Key Factors That Affect Synology RAID Performance
While this Synology RAID calculator focuses on capacity, several other factors influence the real-world performance of your NAS.
- Disk Speed (RPM): Drives at 7200 RPM generally offer faster read/write speeds than 5400 RPM drives, which is noticeable when accessing many small files.
- Disk Type (HDD vs. SSD): SSDs provide dramatically faster access times and throughput than traditional HDDs, making them ideal for running virtual machines or hosting databases, but at a higher cost per gigabyte.
- Cache: Using M.2 NVMe SSDs as a read/write cache in a Synology NAS can significantly boost performance for frequently accessed data without requiring a full SSD array.
- Network Connection: A 1GbE network connection can be a bottleneck. Using a 2.5GbE, 10GbE, or bonded connection is crucial for achieving the maximum speed your RAID array can deliver. A network bandwidth calculator can help you understand your limits.
- CPU of the NAS: The processing power of the Synology unit itself can limit performance, especially with software-intensive tasks like RAID 5/6 parity calculations or file encryption.
- Workload Type: Performance varies based on the workload. Sequential reads/writes (like video streaming) are typically faster than random reads/writes (like running a database).
Frequently Asked Questions (FAQ)
1. Can I mix disk sizes in a Synology NAS?
Yes, especially with SHR (Synology Hybrid RAID). SHR is designed to optimize storage capacity when using disks of different sizes. Standard RAID levels (like RAID 5) will treat all disks as if they were the size of the smallest disk in the array, wasting capacity.
2. What’s the difference between RAID 5 and SHR?
With disks of the same size, they are functionally identical (1-disk protection). The key difference appears with mixed-size disks, where SHR can create multiple underlying RAID volumes to utilize the full capacity of the larger disks. For a deeper dive, see our article on the best RAID for Plex.

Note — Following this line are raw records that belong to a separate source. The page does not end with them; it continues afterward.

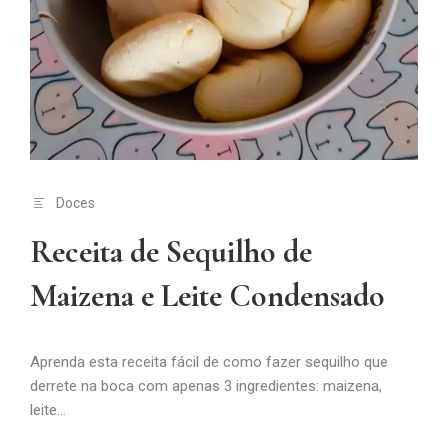
Doces
Receita de Sequilho de
Maizena e Leite Condensado
Aprenda esta receita fácil de como fazer sequilho que
derrete na boca com apenas 3 ingredientes: maizena,
leite...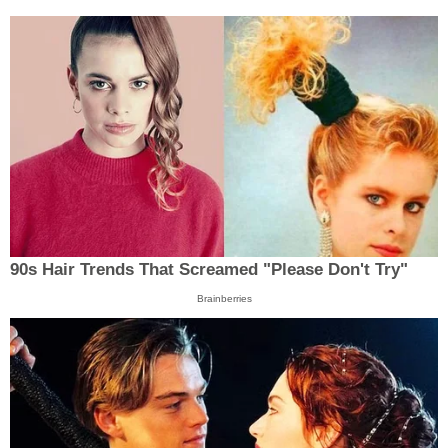
90s Hair Trends That Screamed "Please Don't Try"
Brainberries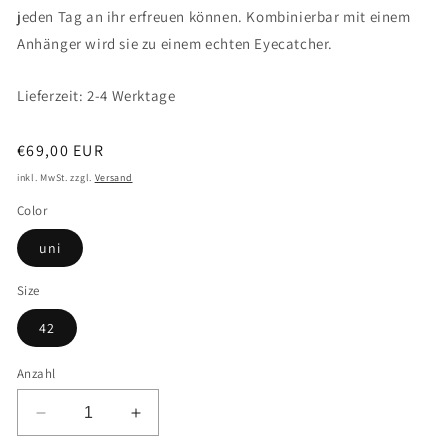
jeden Tag an ihr erfreuen können. Kombinierbar mit einem
Anhänger wird sie zu einem echten Eyecatcher.
Lieferzeit: 2-4 Werktage
Normaler
€69,00 EUR
Preis
inkl. MwSt. zzgl.
Versand
Color
uni
Size
42
Anzahl
Verringere
Erhöhe
die
die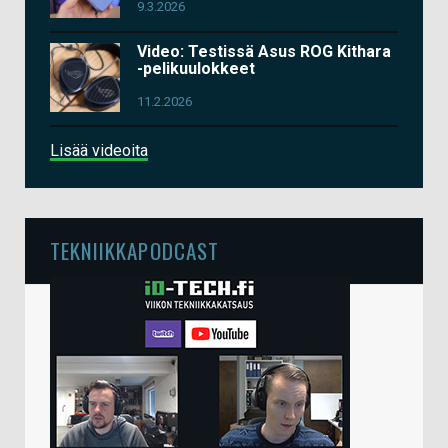
9.3.2026
Video: Testissä Asus ROG Kithara
-pelikuulokkeet
11.2.2026
Lisää videoita
TEKNIIKKAPODCAST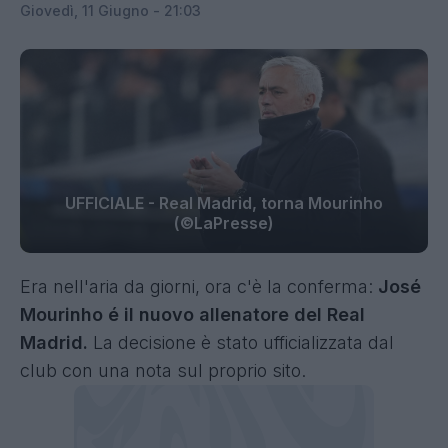
Giovedì, 11 Giugno - 21:03
UFFICIALE - Real Madrid, torna Mourinho
(©LaPresse)
Era nell'aria da giorni, ora c'è la conferma:
José
Mourinho é il nuovo allenatore del Real
Madrid.
La decisione è stato ufficializzata dal
club con una nota sul proprio sito.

3. What does “disk fault tolerance” mean?
It’s the number of hard drives that can fail in your RAID array simultaneously without you losing any data. RAID 5 and SHR have a 1-disk fault tolerance, while RAID 6 and SHR-2 have a 2-disk fault tolerance.
4. Should I use RAID 0?
Generally, no. RAID 0 offers the best performance and 100% capacity utilization but has zero fault tolerance. If any single drive fails, all data on all drives is lost. It’s only suitable for temporary or scratch data where speed is the only priority.
5. Why is the usable capacity less than the total size of my disks?

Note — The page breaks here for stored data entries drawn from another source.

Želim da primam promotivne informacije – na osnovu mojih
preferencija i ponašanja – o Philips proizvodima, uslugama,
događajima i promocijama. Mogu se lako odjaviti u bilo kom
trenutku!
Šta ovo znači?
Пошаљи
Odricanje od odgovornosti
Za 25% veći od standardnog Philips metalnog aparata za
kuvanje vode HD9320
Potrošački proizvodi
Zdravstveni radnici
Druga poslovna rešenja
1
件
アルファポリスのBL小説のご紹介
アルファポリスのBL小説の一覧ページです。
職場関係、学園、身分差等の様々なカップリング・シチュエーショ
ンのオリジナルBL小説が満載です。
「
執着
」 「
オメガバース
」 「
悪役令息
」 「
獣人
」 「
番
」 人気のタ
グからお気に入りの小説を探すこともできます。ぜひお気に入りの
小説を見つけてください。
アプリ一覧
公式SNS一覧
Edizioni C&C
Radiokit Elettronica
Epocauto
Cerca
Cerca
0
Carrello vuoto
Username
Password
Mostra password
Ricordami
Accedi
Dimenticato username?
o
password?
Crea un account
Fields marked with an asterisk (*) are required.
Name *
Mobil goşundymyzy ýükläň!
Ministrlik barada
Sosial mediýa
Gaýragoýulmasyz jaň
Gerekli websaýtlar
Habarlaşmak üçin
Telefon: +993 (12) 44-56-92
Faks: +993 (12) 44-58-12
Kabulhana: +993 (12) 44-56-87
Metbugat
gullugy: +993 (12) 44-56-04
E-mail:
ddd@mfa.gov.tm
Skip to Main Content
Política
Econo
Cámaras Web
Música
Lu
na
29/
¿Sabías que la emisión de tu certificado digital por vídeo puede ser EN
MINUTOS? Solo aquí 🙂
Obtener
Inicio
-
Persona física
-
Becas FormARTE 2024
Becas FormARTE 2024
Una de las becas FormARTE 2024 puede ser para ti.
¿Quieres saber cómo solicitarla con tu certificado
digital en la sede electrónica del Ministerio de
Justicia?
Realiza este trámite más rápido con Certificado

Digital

This is due to data redundancy. In all RAID levels except RAID 0, a portion of the disk space is used to store parity information or a direct mirror of the data. This “protection space” is what allows the array to be rebuilt if a drive fails.
6. Is RAID a backup?
No, RAID is not a backup. RAID provides redundancy against hardware failure (a disk failing). It does not protect against file deletion, corruption, viruses, or catastrophic events like fire or theft. You must always maintain a separate backup strategy (e.g., to an external drive or cloud service).
7. What is RAID 10?
RAID 10 (or RAID 1+0) combines mirroring and striping. It requires an even number of disks (min 4). It stripes data across mirrored pairs. This offers excellent read/write performance and 1-disk fault tolerance within each mirrored pair, making it a popular choice for business applications.

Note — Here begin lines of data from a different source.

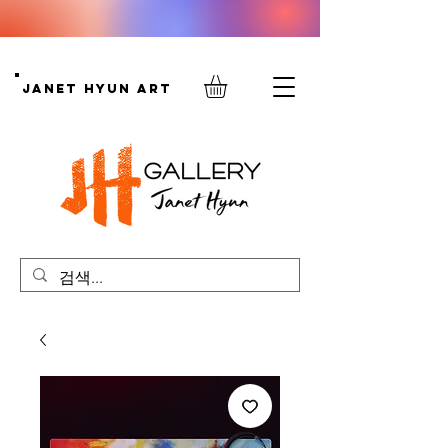
Janet Hyun Art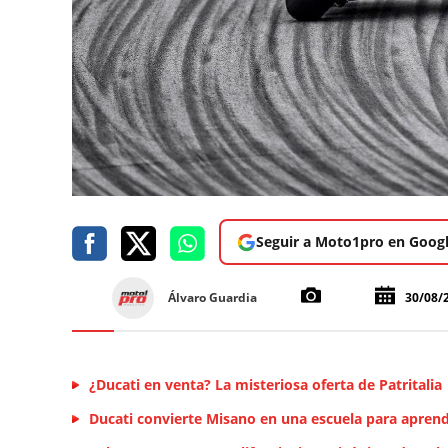
Seguir a Moto1pro en Goog
Álvaro Guardia
30/08/
¿Ducati en venta? La misteriosa oferta de Patritalia
Ducati convierte Misano en una escuela para aprende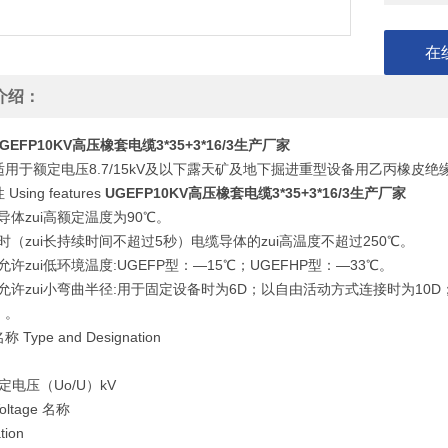
在
介绍：
GEFP10KV高压橡套电缆3*35+3*16/3生产厂家
适用于额定电压8.7/15kV及以下露天矿及地下掘进重型设备用乙丙橡皮
sing features
UGEFP10KV高压橡套电缆3*35+3*16/3生产厂家
缆导体zui高额定温度为90℃。
路时（zui长持续时间不超过5秒）电缆导体的zui高温度不超过250℃。
缆允许zui低环境温度:UGEFP型：—15℃；UGEFHP型：—33℃。
缆允许zui小弯曲半径:用于固定设备时为6D；以自由活动方式连接时为10
）。
Type and Designation
额定电压（Uo/U）kV
Voltage 名称
tion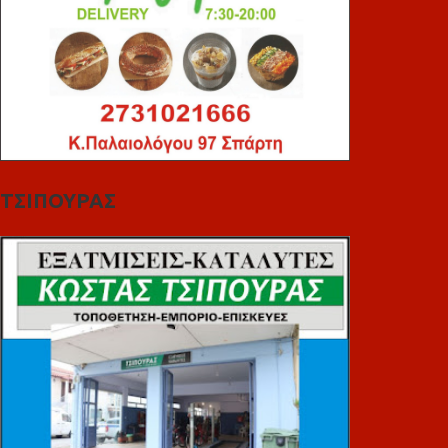
ΤΣΙΠΟΥΡΑΣ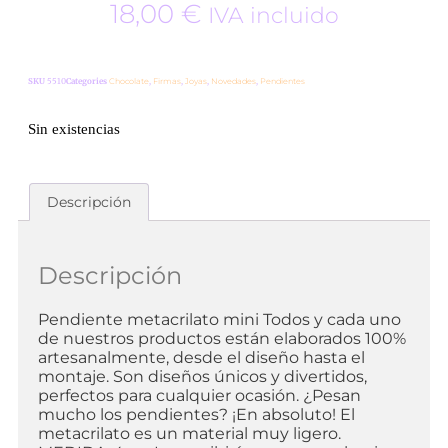
18,00
€
IVA incluido
SKU
5510
Categories
Chocolate
,
Firmas
,
Joyas
,
Novedades
,
Pendientes
Sin existencias
Descripción
Descripción
Pendiente metacrilato mini Todos y cada uno
de nuestros productos están elaborados 100%
artesanalmente, desde el diseño hasta el
montaje. Son diseños únicos y divertidos,
perfectos para cualquier ocasión. ¿Pesan
mucho los pendientes? ¡En absoluto! El
metacrilato es un material muy ligero.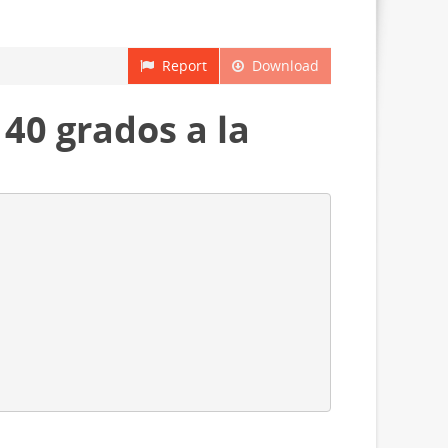
Report
Download
 40 grados a la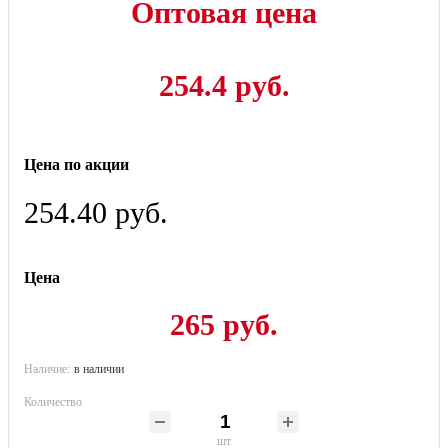
Оптовая цена
254.4 руб.
Цена по акции
254.40 руб.
Цена
265 руб.
Наличие:
в наличии
Количество
шт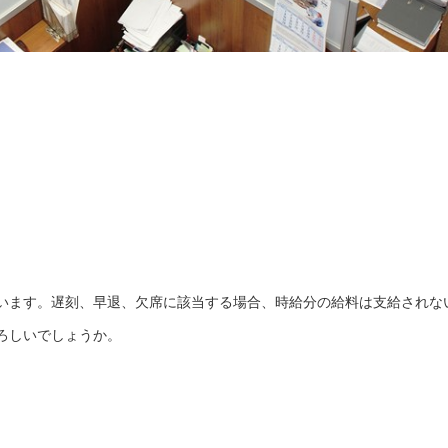
います。遅刻、早退、欠席に該当する場合、時給分の給料は支給されな
ろしいでしょうか。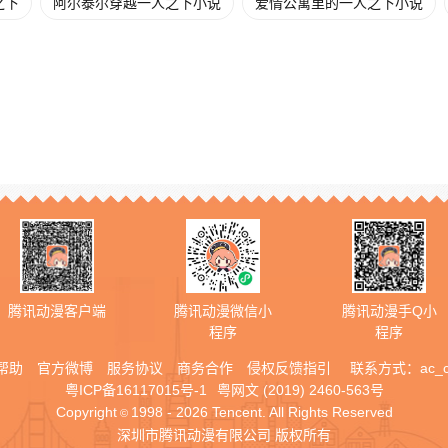
之下
阿尔泰尔穿越一人之下小说
爱情公寓里的一人之下小说
腾讯动漫客户端
腾讯动漫微信小
腾讯动漫手Q小
程序
程序
帮助
官方微博
服务协议
商务合作
侵权反馈指引
联系方式：
ac_
粤ICP备16117015号-1
粤网文 (2019) 2460-563号
Copyright
1998 - 2026 Tencent. All Rights Reserved
©
深圳市腾讯动漫有限公司 版权所有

8. Why does the formatted capacity in DSM differ from this calculator?
This Synology RAID calculator uses the marketing standard (1 TB = 1000 GB). Operating systems, including Synology’s DSM, often use the binary standard (1 TiB = 1024 GiB). Additionally, the file system itself consumes a small amount of space for metadata. This leads to a small discrepancy.